Dataset content:
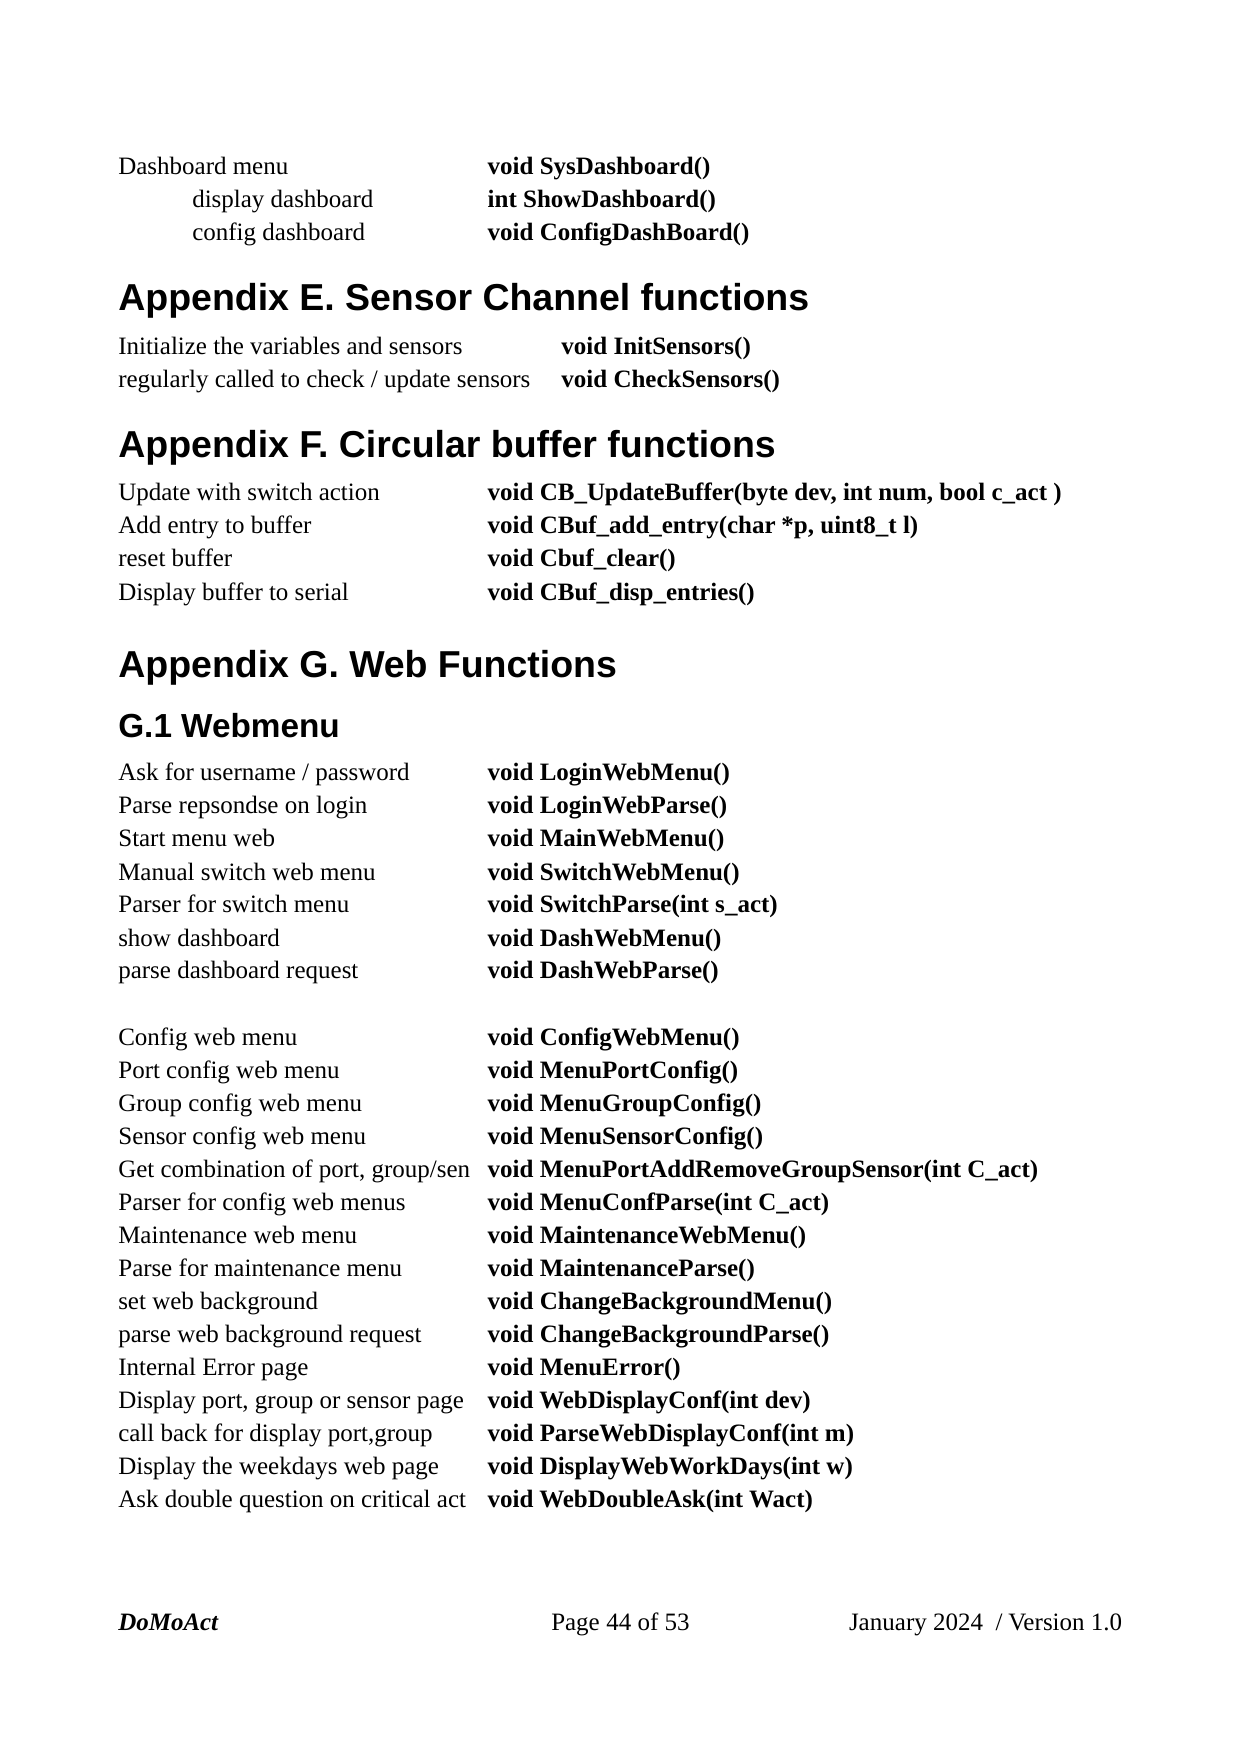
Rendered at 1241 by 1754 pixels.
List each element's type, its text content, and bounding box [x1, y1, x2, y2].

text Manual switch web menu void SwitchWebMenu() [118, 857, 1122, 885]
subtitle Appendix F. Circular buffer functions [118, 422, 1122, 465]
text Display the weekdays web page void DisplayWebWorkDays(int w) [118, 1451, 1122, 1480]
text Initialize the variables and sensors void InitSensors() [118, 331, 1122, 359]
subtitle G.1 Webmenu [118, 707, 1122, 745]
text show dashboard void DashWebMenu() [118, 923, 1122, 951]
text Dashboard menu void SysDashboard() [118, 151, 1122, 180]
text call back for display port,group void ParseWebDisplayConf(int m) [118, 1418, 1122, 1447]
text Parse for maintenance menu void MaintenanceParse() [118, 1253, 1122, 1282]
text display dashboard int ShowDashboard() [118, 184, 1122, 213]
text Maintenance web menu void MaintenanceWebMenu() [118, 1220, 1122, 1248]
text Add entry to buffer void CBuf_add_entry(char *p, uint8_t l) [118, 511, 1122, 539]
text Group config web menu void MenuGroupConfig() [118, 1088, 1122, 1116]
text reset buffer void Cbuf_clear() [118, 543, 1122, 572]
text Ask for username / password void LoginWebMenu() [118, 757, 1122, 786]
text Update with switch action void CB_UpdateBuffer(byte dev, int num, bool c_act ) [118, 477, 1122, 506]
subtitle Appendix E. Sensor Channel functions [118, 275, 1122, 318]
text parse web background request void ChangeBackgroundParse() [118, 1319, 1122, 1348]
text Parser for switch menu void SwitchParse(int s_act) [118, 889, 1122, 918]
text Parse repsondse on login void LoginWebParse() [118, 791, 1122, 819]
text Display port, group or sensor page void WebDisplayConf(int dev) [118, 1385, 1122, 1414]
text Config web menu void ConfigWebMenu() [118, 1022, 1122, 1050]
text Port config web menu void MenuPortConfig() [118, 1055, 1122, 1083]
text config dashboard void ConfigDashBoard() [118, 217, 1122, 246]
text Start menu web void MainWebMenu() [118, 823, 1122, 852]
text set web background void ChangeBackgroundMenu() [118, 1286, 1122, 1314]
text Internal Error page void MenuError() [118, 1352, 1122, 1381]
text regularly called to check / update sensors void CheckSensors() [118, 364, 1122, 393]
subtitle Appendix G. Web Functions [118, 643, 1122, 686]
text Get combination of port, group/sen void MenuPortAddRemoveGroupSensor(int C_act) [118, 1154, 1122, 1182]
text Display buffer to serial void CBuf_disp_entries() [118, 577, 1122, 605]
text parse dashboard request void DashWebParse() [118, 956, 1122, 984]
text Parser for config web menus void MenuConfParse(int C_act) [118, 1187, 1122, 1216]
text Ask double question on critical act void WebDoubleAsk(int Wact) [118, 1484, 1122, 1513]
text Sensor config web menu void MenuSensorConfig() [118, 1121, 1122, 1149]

...

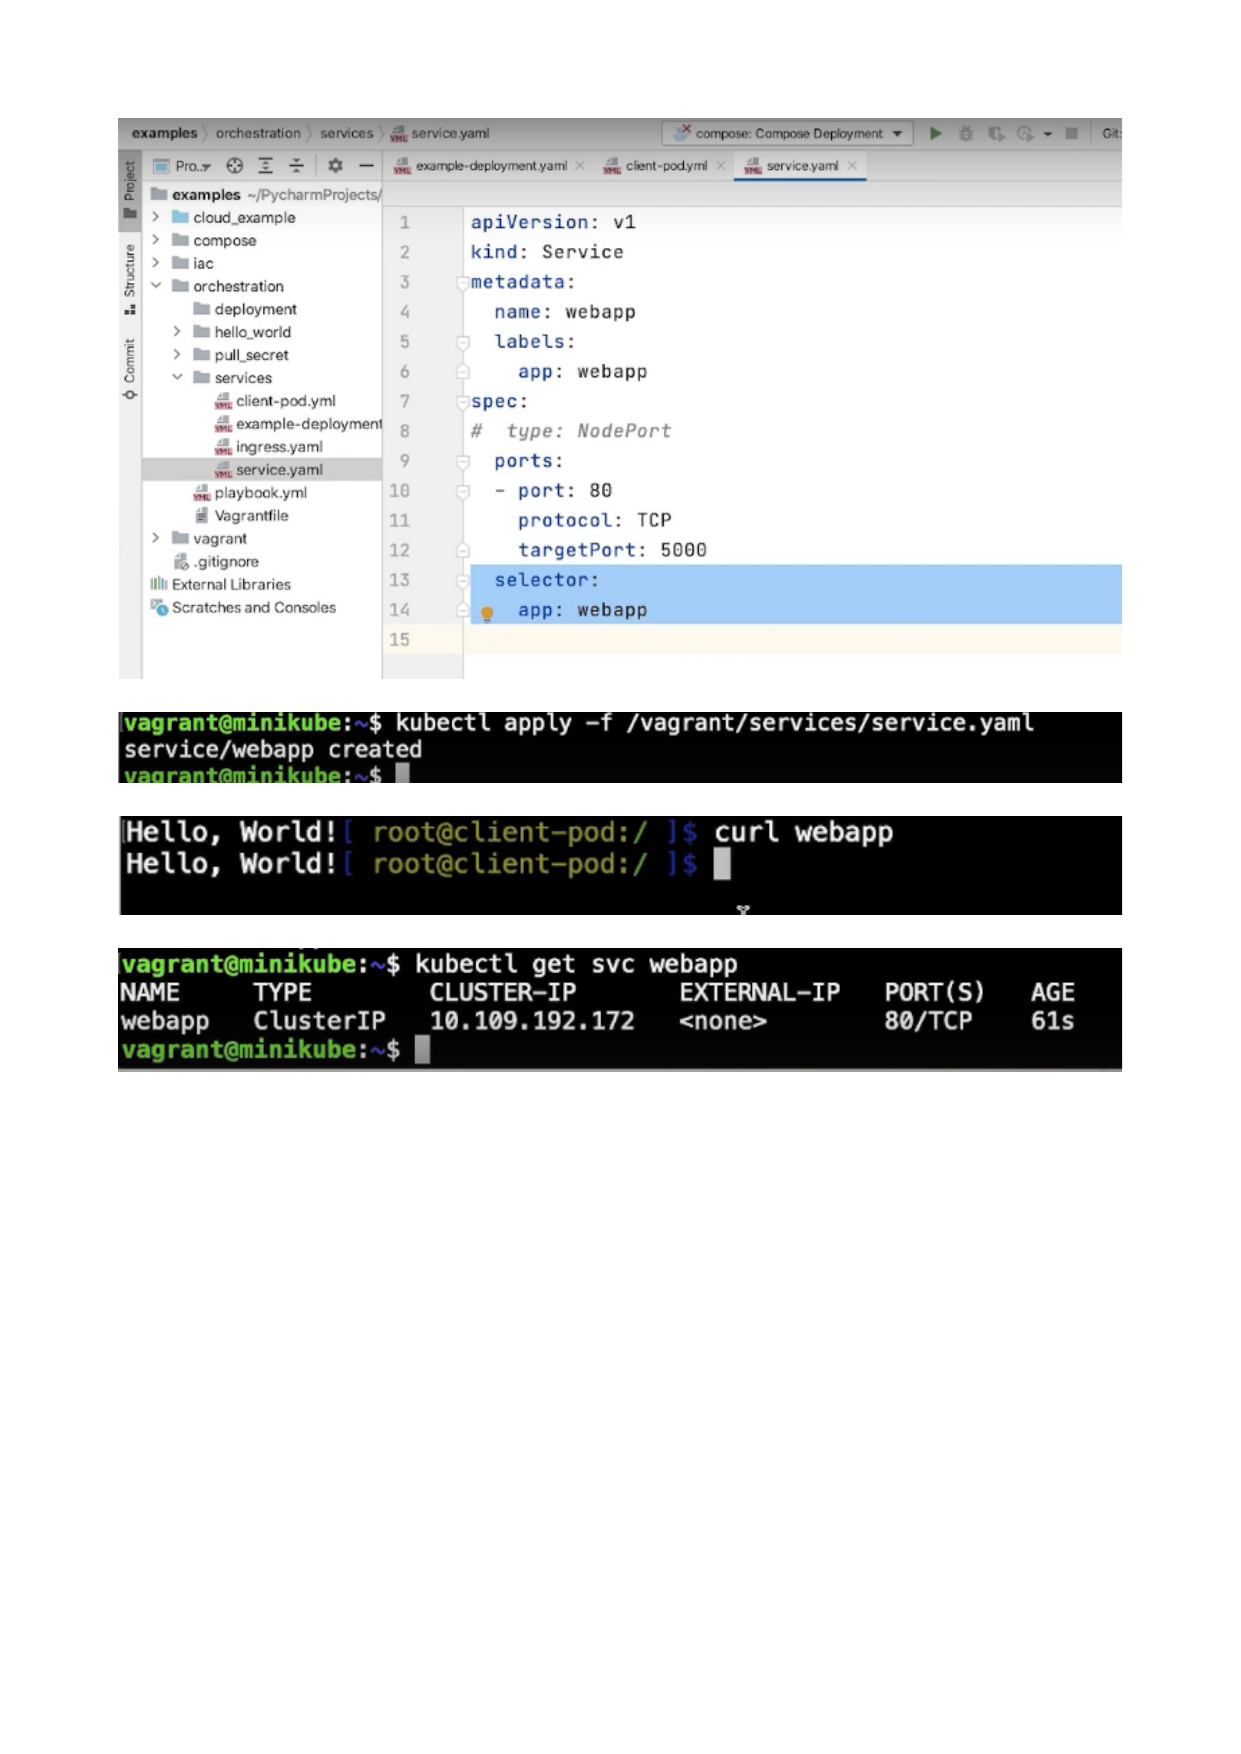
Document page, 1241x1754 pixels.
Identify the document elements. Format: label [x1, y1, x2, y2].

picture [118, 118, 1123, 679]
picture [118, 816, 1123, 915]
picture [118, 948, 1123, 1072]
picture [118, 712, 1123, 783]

Given exercise: List the lines between the one containing "Rendered at 1241 by 1754 pixels." and the one containing "text Display the", inclusive, as a numbered list, leaving out any blank lines.

Output for this task:
1. Rendered at 1241 by 1754 pixels.
2. List each element's type, its text content, and bounding box [x1, y1, x2, y2].
3. text Manual switch web menu void SwitchWebMenu() [118, 857, 1122, 885]
4. subtitle Appendix F. Circular buffer functions [118, 422, 1122, 465]
5. text Display the weekdays web page void DisplayWebWorkDays(int w) [118, 1451, 1122, 1480]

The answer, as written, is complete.